- _ABOUT THIS TASK_: In full and without alteration, write out the data below.

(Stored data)
==========

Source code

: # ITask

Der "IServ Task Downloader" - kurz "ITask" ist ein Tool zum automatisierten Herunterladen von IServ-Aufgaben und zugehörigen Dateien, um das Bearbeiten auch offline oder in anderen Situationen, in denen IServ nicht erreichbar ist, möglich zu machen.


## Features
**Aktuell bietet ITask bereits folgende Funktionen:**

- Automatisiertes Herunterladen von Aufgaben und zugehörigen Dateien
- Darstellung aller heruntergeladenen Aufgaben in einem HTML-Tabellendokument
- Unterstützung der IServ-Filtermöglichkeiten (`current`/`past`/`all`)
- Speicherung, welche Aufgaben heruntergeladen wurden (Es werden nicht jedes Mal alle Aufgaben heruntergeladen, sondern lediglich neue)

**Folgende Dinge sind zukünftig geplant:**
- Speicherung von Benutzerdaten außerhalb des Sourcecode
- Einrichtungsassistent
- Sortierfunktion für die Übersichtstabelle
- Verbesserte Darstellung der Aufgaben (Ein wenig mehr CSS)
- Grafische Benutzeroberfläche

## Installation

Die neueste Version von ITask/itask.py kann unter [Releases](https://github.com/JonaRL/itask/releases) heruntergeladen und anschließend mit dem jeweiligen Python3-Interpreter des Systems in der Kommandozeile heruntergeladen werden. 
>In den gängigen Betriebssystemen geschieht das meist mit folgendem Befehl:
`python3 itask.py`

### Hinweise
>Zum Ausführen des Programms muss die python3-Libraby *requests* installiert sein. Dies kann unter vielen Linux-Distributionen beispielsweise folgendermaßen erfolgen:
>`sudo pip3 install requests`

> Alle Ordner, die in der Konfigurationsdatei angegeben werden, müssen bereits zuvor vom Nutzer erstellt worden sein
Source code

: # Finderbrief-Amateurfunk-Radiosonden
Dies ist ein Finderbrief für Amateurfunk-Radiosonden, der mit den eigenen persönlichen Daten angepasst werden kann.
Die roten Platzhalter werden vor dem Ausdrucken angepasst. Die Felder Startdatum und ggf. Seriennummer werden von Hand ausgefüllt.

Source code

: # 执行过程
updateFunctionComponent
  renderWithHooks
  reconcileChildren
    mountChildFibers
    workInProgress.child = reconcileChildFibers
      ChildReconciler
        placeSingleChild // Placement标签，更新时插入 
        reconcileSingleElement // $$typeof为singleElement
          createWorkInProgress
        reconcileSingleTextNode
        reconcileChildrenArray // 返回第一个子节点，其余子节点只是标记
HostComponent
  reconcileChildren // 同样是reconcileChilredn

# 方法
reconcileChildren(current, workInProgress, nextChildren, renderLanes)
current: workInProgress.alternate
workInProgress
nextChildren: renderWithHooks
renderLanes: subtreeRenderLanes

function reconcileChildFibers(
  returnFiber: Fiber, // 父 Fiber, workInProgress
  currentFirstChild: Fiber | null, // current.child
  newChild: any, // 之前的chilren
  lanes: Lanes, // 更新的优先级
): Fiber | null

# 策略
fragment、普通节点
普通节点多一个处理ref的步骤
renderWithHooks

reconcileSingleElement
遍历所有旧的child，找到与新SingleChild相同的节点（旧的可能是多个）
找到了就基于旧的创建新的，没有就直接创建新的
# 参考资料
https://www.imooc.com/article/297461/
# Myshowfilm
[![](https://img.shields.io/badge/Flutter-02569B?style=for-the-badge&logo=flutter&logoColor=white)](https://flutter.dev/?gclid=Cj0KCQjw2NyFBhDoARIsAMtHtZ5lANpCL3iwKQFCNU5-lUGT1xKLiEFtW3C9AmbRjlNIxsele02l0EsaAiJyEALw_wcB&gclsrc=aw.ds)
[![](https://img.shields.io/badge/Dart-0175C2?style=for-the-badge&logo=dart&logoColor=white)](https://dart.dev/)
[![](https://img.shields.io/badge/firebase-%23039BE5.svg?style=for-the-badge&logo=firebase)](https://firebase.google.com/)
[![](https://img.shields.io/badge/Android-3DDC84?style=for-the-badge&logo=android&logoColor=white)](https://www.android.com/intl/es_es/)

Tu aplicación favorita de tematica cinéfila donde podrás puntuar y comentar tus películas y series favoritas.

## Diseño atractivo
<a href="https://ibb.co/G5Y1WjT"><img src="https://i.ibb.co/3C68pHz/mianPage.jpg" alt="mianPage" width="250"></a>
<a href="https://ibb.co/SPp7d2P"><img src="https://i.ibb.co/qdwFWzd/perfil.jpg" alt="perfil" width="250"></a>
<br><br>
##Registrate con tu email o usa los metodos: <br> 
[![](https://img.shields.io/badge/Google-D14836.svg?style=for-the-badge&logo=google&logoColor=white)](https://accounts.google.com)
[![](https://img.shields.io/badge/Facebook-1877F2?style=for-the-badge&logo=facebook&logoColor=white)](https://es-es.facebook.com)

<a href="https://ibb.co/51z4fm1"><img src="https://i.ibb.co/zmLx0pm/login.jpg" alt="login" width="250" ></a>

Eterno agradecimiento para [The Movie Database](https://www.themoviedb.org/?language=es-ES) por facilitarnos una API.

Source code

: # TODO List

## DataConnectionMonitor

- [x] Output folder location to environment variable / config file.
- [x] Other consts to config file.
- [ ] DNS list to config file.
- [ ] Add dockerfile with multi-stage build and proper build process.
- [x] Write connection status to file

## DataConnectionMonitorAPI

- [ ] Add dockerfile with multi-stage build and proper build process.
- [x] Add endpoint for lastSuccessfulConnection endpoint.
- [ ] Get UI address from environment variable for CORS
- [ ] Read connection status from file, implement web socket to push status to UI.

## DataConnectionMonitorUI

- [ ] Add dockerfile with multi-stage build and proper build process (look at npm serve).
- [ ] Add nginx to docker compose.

==========

- _OUTPUT FOR THIS TASK_:
Source code

: # ITask

Der "IServ Task Downloader" - kurz "ITask" ist ein Tool zum automatisierten Herunterladen von IServ-Aufgaben und zugehörigen Dateien, um das Bearbeiten auch offline oder in anderen Situationen, in denen IServ nicht erreichbar ist, möglich zu machen.


## Features
**Aktuell bietet ITask bereits folgende Funktionen:**

- Automatisiertes Herunterladen von Aufgaben und zugehörigen Dateien
- Darstellung aller heruntergeladenen Aufgaben in einem HTML-Tabellendokument
- Unterstützung der IServ-Filtermöglichkeiten (`current`/`past`/`all`)
- Speicherung, welche Aufgaben heruntergeladen wurden (Es werden nicht jedes Mal alle Aufgaben heruntergeladen, sondern lediglich neue)

**Folgende Dinge sind zukünftig geplant:**
- Speicherung von Benutzerdaten außerhalb des Sourcecode
- Einrichtungsassistent
- Sortierfunktion für die Übersichtstabelle
- Verbesserte Darstellung der Aufgaben (Ein wenig mehr CSS)
- Grafische Benutzeroberfläche

## Installation

Die neueste Version von ITask/itask.py kann unter [Releases](https://github.com/JonaRL/itask/releases) heruntergeladen und anschließend mit dem jeweiligen Python3-Interpreter des Systems in der Kommandozeile heruntergeladen werden. 
>In den gängigen Betriebssystemen geschieht das meist mit folgendem Befehl:
`python3 itask.py`

### Hinweise
>Zum Ausführen des Programms muss die python3-Libraby *requests* installiert sein. Dies kann unter vielen Linux-Distributionen beispielsweise folgendermaßen erfolgen:
>`sudo pip3 install requests`

> Alle Ordner, die in der Konfigurationsdatei angegeben werden, müssen bereits zuvor vom Nutzer erstellt worden sein
Source code

: # Finderbrief-Amateurfunk-Radiosonden
Dies ist ein Finderbrief für Amateurfunk-Radiosonden, der mit den eigenen persönlichen Daten angepasst werden kann.
Die roten Platzhalter werden vor dem Ausdrucken angepasst. Die Felder Startdatum und ggf. Seriennummer werden von Hand ausgefüllt.

Source code

: # 执行过程
updateFunctionComponent
  renderWithHooks
  reconcileChildren
    mountChildFibers
    workInProgress.child = reconcileChildFibers
      ChildReconciler
        placeSingleChild // Placement标签，更新时插入 
        reconcileSingleElement // $$typeof为singleElement
          createWorkInProgress
        reconcileSingleTextNode
        reconcileChildrenArray // 返回第一个子节点，其余子节点只是标记
HostComponent
  reconcileChildren // 同样是reconcileChilredn

# 方法
reconcileChildren(current, workInProgress, nextChildren, renderLanes)
current: workInProgress.alternate
workInProgress
nextChildren: renderWithHooks
renderLanes: subtreeRenderLanes

function reconcileChildFibers(
  returnFiber: Fiber, // 父 Fiber, workInProgress
  currentFirstChild: Fiber | null, // current.child
  newChild: any, // 之前的chilren
  lanes: Lanes, // 更新的优先级
): Fiber | null

# 策略
fragment、普通节点
普通节点多一个处理ref的步骤
renderWithHooks

reconcileSingleElement
遍历所有旧的child，找到与新SingleChild相同的节点（旧的可能是多个）
找到了就基于旧的创建新的，没有就直接创建新的
# 参考资料
https://www.imooc.com/article/297461/
# Myshowfilm
[![](https://img.shields.io/badge/Flutter-02569B?style=for-the-badge&logo=flutter&logoColor=white)](https://flutter.dev/?gclid=Cj0KCQjw2NyFBhDoARIsAMtHtZ5lANpCL3iwKQFCNU5-lUGT1xKLiEFtW3C9AmbRjlNIxsele02l0EsaAiJyEALw_wcB&gclsrc=aw.ds)
[![](https://img.shields.io/badge/Dart-0175C2?style=for-the-badge&logo=dart&logoColor=white)](https://dart.dev/)
[![](https://img.shields.io/badge/firebase-%23039BE5.svg?style=for-the-badge&logo=firebase)](https://firebase.google.com/)
[![](https://img.shields.io/badge/Android-3DDC84?style=for-the-badge&logo=android&logoColor=white)](https://www.android.com/intl/es_es/)

Tu aplicación favorita de tematica cinéfila donde podrás puntuar y comentar tus películas y series favoritas.

## Diseño atractivo
<a href="https://ibb.co/G5Y1WjT"><img src="https://i.ibb.co/3C68pHz/mianPage.jpg" alt="mianPage" width="250"></a>
<a href="https://ibb.co/SPp7d2P"><img src="https://i.ibb.co/qdwFWzd/perfil.jpg" alt="perfil" width="250"></a>
<br><br>
##Registrate con tu email o usa los metodos: <br> 
[![](https://img.shields.io/badge/Google-D14836.svg?style=for-the-badge&logo=google&logoColor=white)](https://accounts.google.com)
[![](https://img.shields.io/badge/Facebook-1877F2?style=for-the-badge&logo=facebook&logoColor=white)](https://es-es.facebook.com)

<a href="https://ibb.co/51z4fm1"><img src="https://i.ibb.co/zmLx0pm/login.jpg" alt="login" width="250" ></a>

Eterno agradecimiento para [The Movie Database](https://www.themoviedb.org/?language=es-ES) por facilitarnos una API.

Source code

: # TODO List

## DataConnectionMonitor

- [x] Output folder location to environment variable / config file.
- [x] Other consts to config file.
- [ ] DNS list to config file.
- [ ] Add dockerfile with multi-stage build and proper build process.
- [x] Write connection status to file

## DataConnectionMonitorAPI

- [ ] Add dockerfile with multi-stage build and proper build process.
- [x] Add endpoint for lastSuccessfulConnection endpoint.
- [ ] Get UI address from environment variable for CORS
- [ ] Read connection status from file, implement web socket to push status to UI.

## DataConnectionMonitorUI

- [ ] Add dockerfile with multi-stage build and proper build process (look at npm serve).
- [ ] Add nginx to docker compose.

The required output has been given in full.